E-businesses are eagerly embracing technologies that personalize websites' content and format Web pages to
fit each site visitor's needs. Trouble is, personalization software's complex analysis and sitecustomization
processes can zap site performance.

E-ISV Open Market's Satellite Server addresses site performance, enabling delivery of personalized,
dynamic Web content at top speed. Developed in conjunction with major global e-marketers, including
Akamai (stock: AKAM) in the United States and Fairfax Interactive Network in Australia, Satellite Server
was unveiled on May 18.

"Satellite Server allows Web integrators to implement more highly scalable, faster sites with dynamic,
personalized content at a lower cost to the customer," says B.C. Krishna, chief technology officer at
Burlington, Mass.-based Open Market (stock: OMKT).

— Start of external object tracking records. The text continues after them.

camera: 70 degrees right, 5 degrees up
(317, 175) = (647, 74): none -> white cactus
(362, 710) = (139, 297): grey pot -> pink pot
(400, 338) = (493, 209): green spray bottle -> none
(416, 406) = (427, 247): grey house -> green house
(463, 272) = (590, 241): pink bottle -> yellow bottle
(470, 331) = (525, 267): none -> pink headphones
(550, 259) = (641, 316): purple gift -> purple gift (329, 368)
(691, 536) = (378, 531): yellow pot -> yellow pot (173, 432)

Based on Java 2 Enterprise Edition, Satellite Server enables businesses to spread their personalized page
intelligence to distributed, lower-cost appliance servers to cache and serve personalized information faster.
At low cost, Satellite Server forms an intelligent caching network of dynamic information, sitting in front of
a business' centralized, "head-in" content serving system, Krishna said.

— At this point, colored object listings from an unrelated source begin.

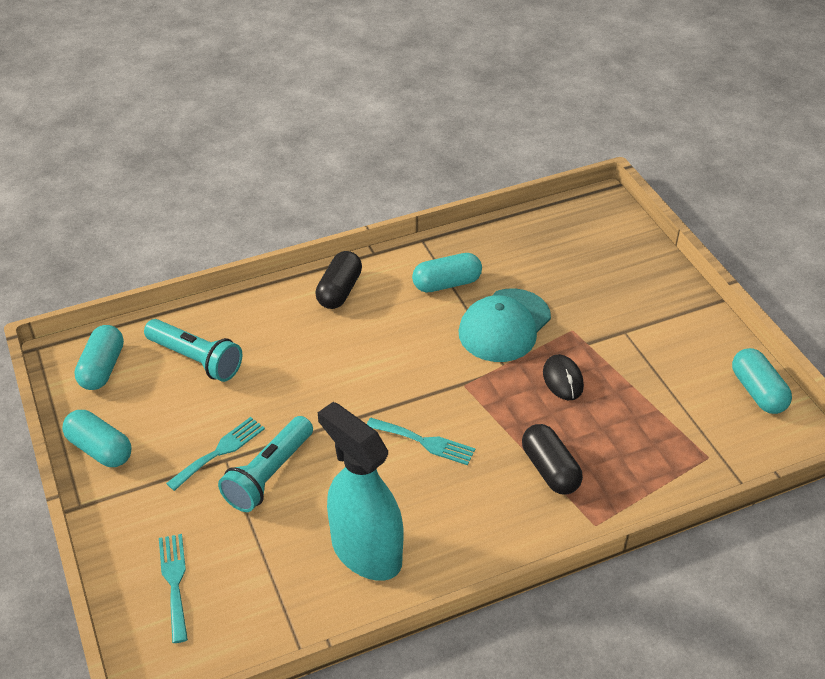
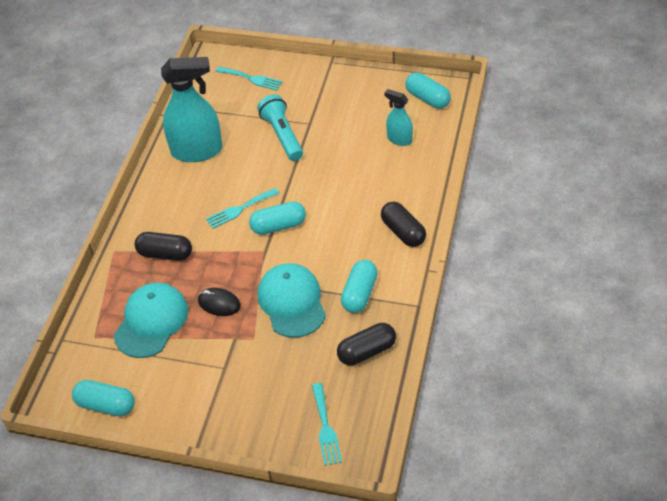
camera: 130 degrees right, 5 degrees up
(100, 449) = (363, 79): turquoise capsule -> turquoise capsule (278, 226)
(196, 359) = (399, 139): turquoise flashlight -> turquoise spray bottle
(220, 451) = (317, 123): turquoise fork -> turquoise fork (325, 428)
(505, 248) = (366, 351): none -> black capsule
(640, 421) = (151, 322): none -> turquoise cap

Open Market's Content Server templates are called into play here, enablingSatellite Server to break complex
pages into smaller components that can be stored in a cache. The two programs are tightly integrated to
facilitate user session storage and retrieval.

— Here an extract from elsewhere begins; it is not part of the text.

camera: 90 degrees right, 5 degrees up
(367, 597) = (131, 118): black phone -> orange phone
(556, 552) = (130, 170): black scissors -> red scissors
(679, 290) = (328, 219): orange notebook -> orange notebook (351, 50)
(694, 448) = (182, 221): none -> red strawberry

"Most solutions cache only static content or images within dynamic content," Krishna said. "Open Market
Satellite Server enables caching of every element of a dynamic, personalized page."

Fairfax, publisher of several major Australian newspapers, uses Satellite Server to reduce the cost of serving
up dynamic pages to millions of readers. Akamai is putting it to use in bringing scalability and performance
to the delivery of streaming media and Internet content.

Satellite Server is set to ship in volume during the third quarter of 2000.